TAJ: When they die, these pollution-fueled algal blooms suck the oxygen out of the water and create the dead zones that have been plaguing the watershed since the 1950s. In an oxygen-free dead zone, fish and other creatures native to the Bay can’t survive. One of the Environmental Protection Agency’s duties is to keep the nation’s waters clean and healthy, but it is not allowed to directly regulate one of the biggest single sources of Chesapeake Bay pollution: fertilizers from farms. Nitrogen and phosphates that help plants grow on land make algae bloom in the water.

MCGEE: If they had the ability to regulate agriculture they could require certain changes on agricultural lands. They are explicitly in the Clean Water prohibited from doing that. Runoff from row crop fields is not explicitly under the Clean Water Act.

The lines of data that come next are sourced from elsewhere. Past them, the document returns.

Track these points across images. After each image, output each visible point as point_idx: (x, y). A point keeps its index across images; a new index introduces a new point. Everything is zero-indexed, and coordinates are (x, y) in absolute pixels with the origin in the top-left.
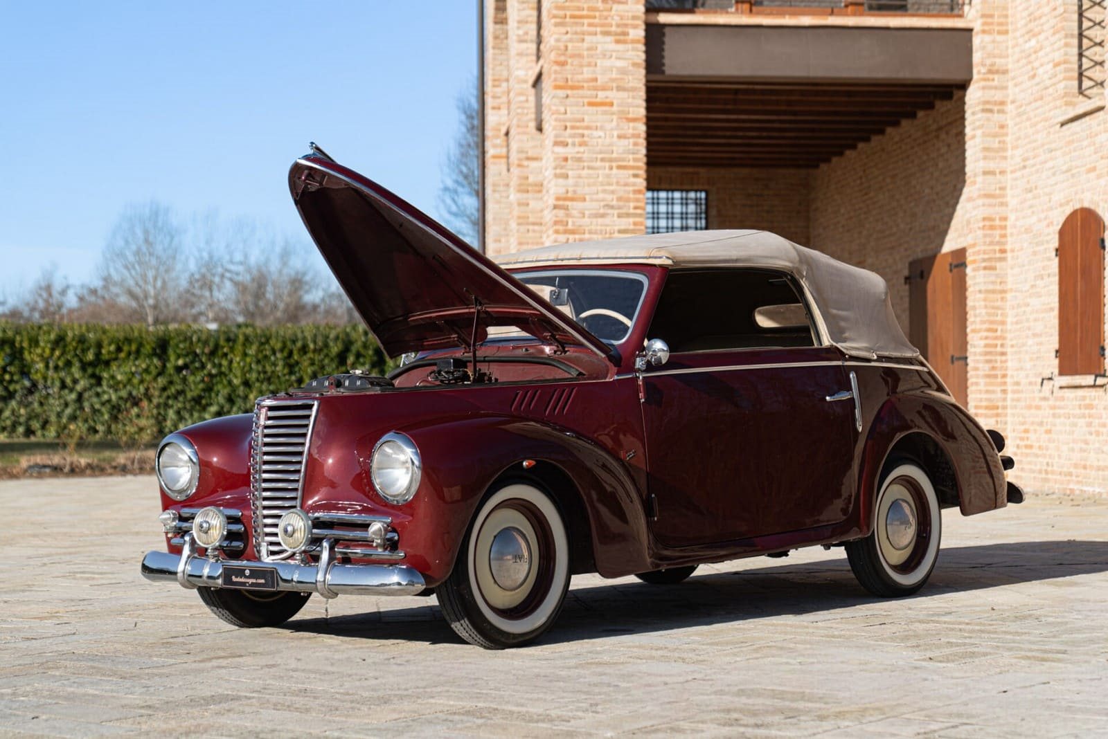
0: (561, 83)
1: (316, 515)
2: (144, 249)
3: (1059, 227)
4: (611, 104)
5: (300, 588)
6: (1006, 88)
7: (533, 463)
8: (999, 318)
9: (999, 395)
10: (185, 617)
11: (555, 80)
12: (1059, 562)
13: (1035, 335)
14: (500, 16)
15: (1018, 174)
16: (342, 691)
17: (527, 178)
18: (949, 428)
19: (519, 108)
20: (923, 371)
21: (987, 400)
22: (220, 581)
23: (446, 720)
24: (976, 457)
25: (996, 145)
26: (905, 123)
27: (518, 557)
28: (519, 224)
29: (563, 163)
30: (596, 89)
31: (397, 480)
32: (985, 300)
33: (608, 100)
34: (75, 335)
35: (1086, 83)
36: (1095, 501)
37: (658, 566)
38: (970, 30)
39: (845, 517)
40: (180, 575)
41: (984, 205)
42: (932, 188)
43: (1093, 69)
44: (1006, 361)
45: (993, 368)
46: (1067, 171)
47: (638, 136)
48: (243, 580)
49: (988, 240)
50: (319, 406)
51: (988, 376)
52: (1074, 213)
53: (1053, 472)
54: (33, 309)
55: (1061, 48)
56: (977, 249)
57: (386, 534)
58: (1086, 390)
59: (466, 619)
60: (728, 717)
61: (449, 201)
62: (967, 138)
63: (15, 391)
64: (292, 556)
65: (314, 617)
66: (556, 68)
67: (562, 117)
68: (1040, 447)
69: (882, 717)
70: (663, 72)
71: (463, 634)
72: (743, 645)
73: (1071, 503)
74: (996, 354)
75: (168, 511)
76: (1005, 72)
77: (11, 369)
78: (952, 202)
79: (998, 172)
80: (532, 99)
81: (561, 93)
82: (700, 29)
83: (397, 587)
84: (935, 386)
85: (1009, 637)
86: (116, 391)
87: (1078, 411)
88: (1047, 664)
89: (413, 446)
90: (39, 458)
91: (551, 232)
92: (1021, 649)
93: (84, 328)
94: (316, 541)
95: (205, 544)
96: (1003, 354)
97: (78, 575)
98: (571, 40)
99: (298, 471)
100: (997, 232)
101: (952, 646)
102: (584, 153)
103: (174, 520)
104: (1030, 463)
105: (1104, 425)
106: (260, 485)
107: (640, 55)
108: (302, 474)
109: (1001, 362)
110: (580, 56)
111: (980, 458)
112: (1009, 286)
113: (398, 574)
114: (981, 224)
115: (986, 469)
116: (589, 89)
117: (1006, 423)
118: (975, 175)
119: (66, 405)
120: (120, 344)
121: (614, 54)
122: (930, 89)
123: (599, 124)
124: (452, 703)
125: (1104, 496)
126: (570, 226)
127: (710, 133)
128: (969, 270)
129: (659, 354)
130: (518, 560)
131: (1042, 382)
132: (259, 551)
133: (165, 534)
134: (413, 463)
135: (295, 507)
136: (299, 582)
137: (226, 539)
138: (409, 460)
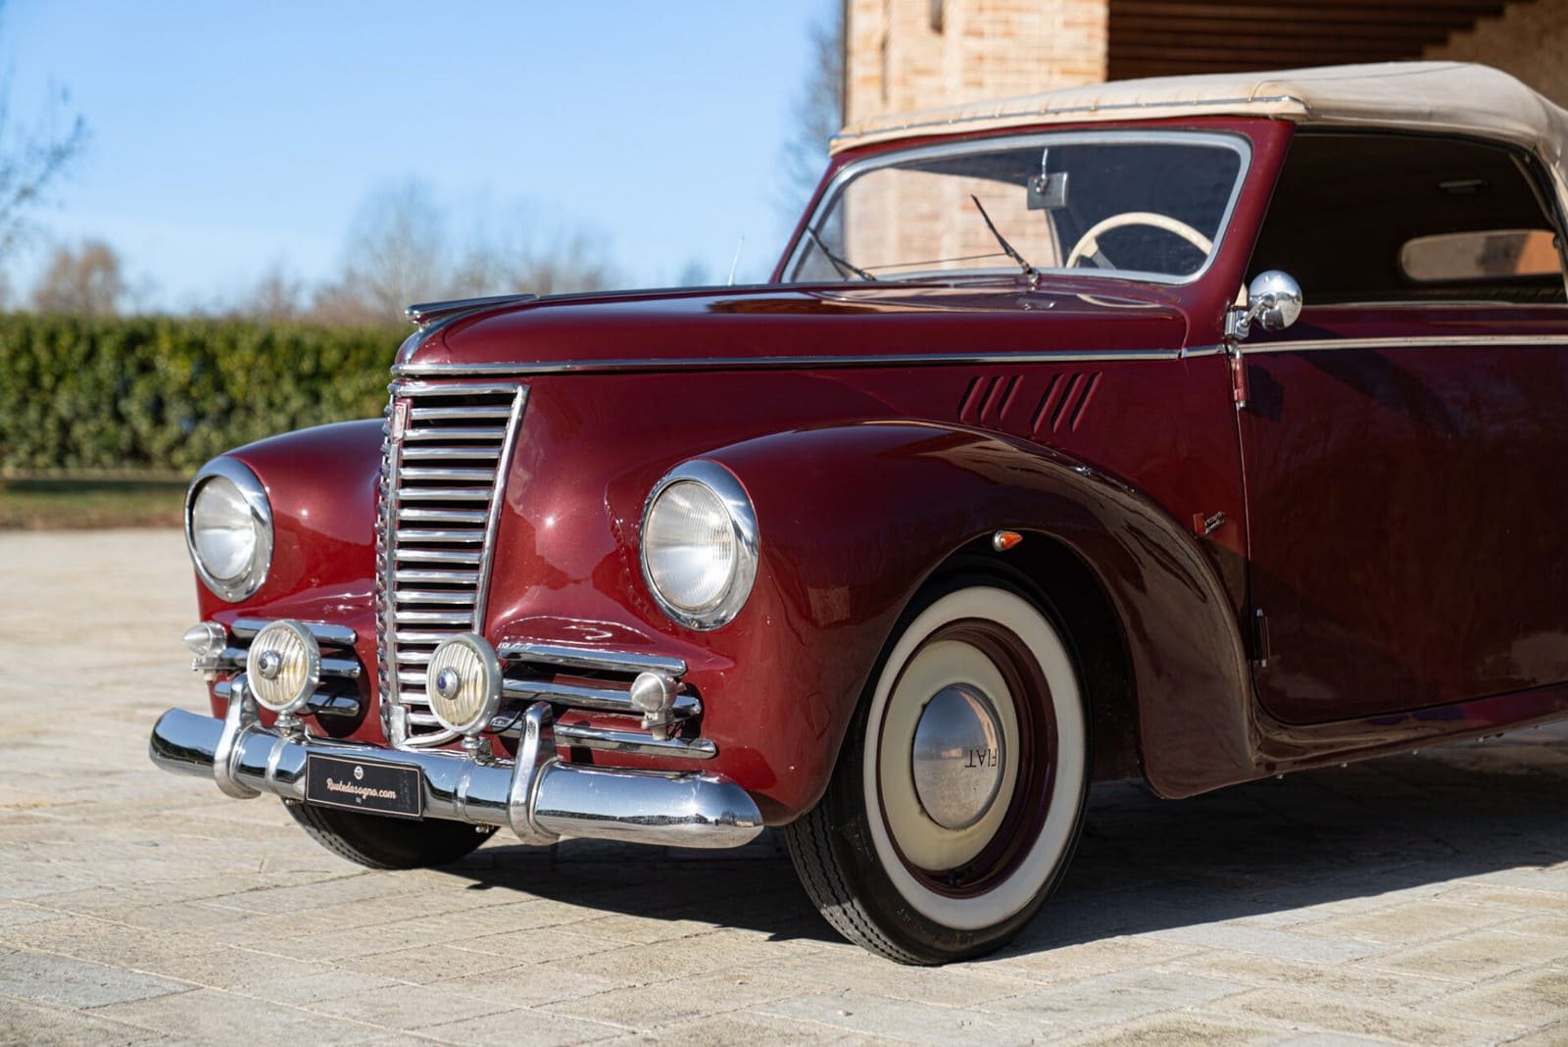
1: (517, 647)
2: (398, 236)
5: (473, 814)
7: (1016, 538)
22: (302, 786)
27: (975, 752)
31: (702, 573)
37: (1271, 767)
40: (219, 767)
48: (349, 789)
50: (527, 400)
57: (672, 700)
59: (855, 902)
63: (206, 412)
64: (455, 742)
71: (849, 931)
75: (205, 624)
77: (202, 381)
89: (737, 492)
94: (513, 706)
95: (271, 702)
99: (477, 546)
102: (1009, 48)
103: (216, 643)
106: (391, 575)
108: (486, 552)
113: (696, 797)
120: (347, 352)
129: (1278, 307)
130: (976, 761)
132: (388, 723)
133: (206, 671)
134: (738, 533)
135: (468, 627)
136: (471, 801)
137: (319, 690)
138: (730, 527)
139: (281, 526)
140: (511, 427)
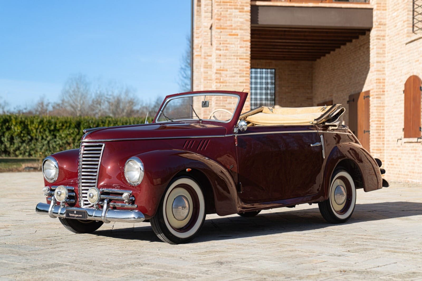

TAJ: Although EPA’s authority doesn’t reach to farm runoff, a majority in the House of Representatives recently voted to severely limit the power that the EPA and the rest of the federal government do have to protect clean water. If the bill became law, each state would be in charge of its own river and bay protection. Republican supporter Rob Bishop of Utah says the Clean Water Act is long overdue for amendments to rein in the EPA. He told a story on the House floor about a constituent who lost his beet farm to federal overreach.

BISHOP: One federal bureaucrat from these agencies, driving by his property one day, seeing it flooded, declared it to be a wetland, even though the farmer said the only reason the water is there is because we have a pipe from the creek that goes over to the land. Now, this farm was his heritage, and it was his legacy for his kids. It is time to respect the idea that states care as much about their own states as the federal government would care about their states, and you can make the presumption they probably care more.

TAJ: Yet it was shortcomings in this same state-by-state approach that the Clean Water Act was intended to address in 1972. And since the early 80s, states that drain into the Chesapeake Bay have agreed several times to clean up their shared resource. Despite more than six billion dollars spent, none of their cleanup goals have been met.

SIGLIN: They just haven't done it, agreement after agreement has been broken; the states haven't done what they needed to do.

TAJ: Doug Siglin is the federal affairs director of the Chesapeake Bay Foundation. The group sued the EPA for not enforcing an overarching cleanup plan for the shared Bay. Since then the EPA has taken the lead in developing a new pollution diet for the seven jurisdictions in the Chesapeake watershed.

SIGLIN: Using its Clean Water Act authority the EPA has now stepped in and told the states that they must achieve pollution reduction goals by 2025. Without that authority, without the EPA telling the states what to do, I’m very confident that it wouldn't happen.

TAJ: Without the EPA to lead the group and enforce the standards with consequences, any one jurisdiction could throw the negotiated plan off track again if state politics change. But Kathy Mathers with the Fertilizer Institute says the EPA shouldn’t be able to mandate specific pollution limits for each state when it isn’t clear how much each state contributes.

MATHERS: So for EPA to step in and attempt to implement a rule for individual states for an incredibly huge area, without even knowing what the sources of those nutrients are, or the actual sources of those nutrients are — for example EPA and USDA don’t even agree — we have a real problem with that.

TAJ: The bill to dramatically change the Clean Water Act moves next to the Senate, where passage will be tough. But Doug Siglin with the Chesapeake Bay Foundation says with debt negotiations consuming Washington, anything could happen.

SIGLIN: If this were a normal year this legislation would not have a chance in the Senate, but this year is different, everything is going to be up in the air pending an agreement about the debt ceiling, there’s just no predicting what could happen and a bill like this could find a way to sneak through.

TAJ: For Living on Earth, I’m Mitra Taj.